Could you copy out, word for word, every line that accompanies each of the entries below, leaving the pictures out of your answer?

Start

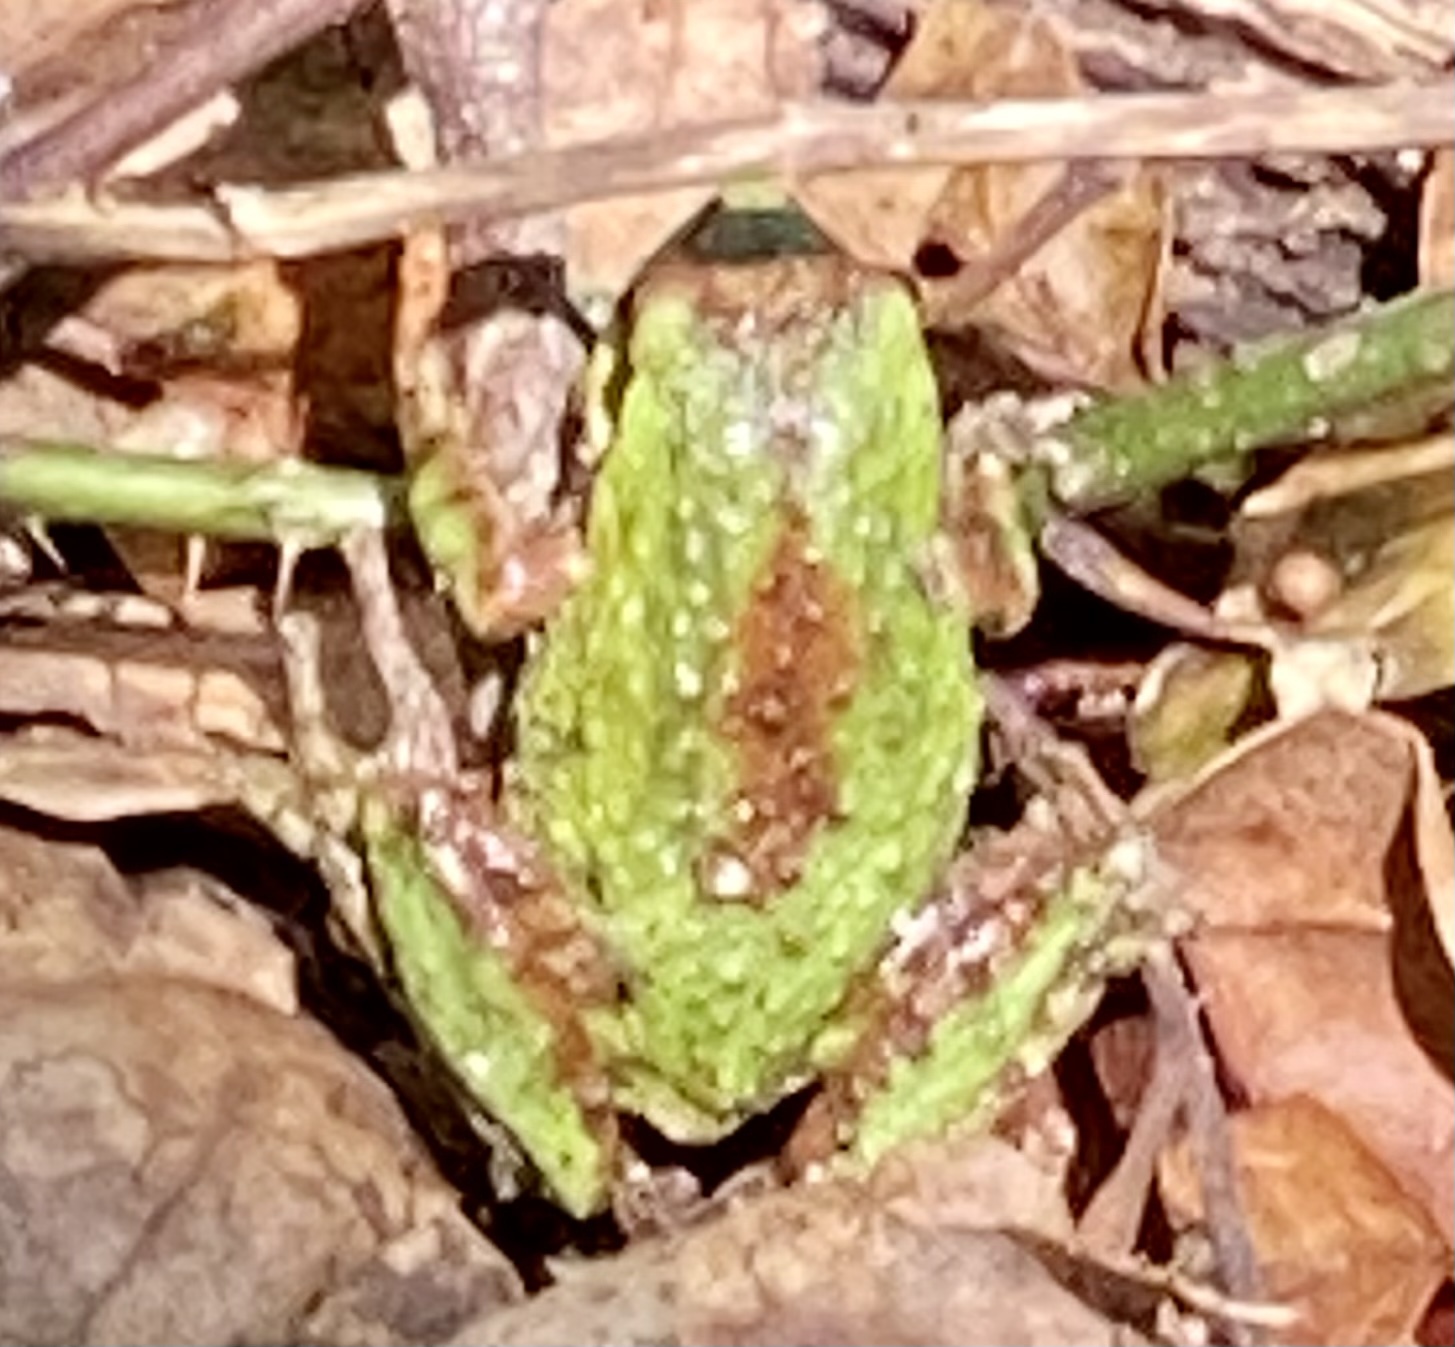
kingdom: Animalia
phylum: Chordata
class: Amphibia
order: Anura
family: Hylidae
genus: Pseudacris
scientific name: Pseudacris regilla
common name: Pacific chorus frog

End

→ Answer to the exercise
kingdom: Animalia
phylum: Chordata
class: Amphibia
order: Anura
family: Hylidae
genus: Pseudacris
scientific name: Pseudacris regilla
common name: Pacific chorus frog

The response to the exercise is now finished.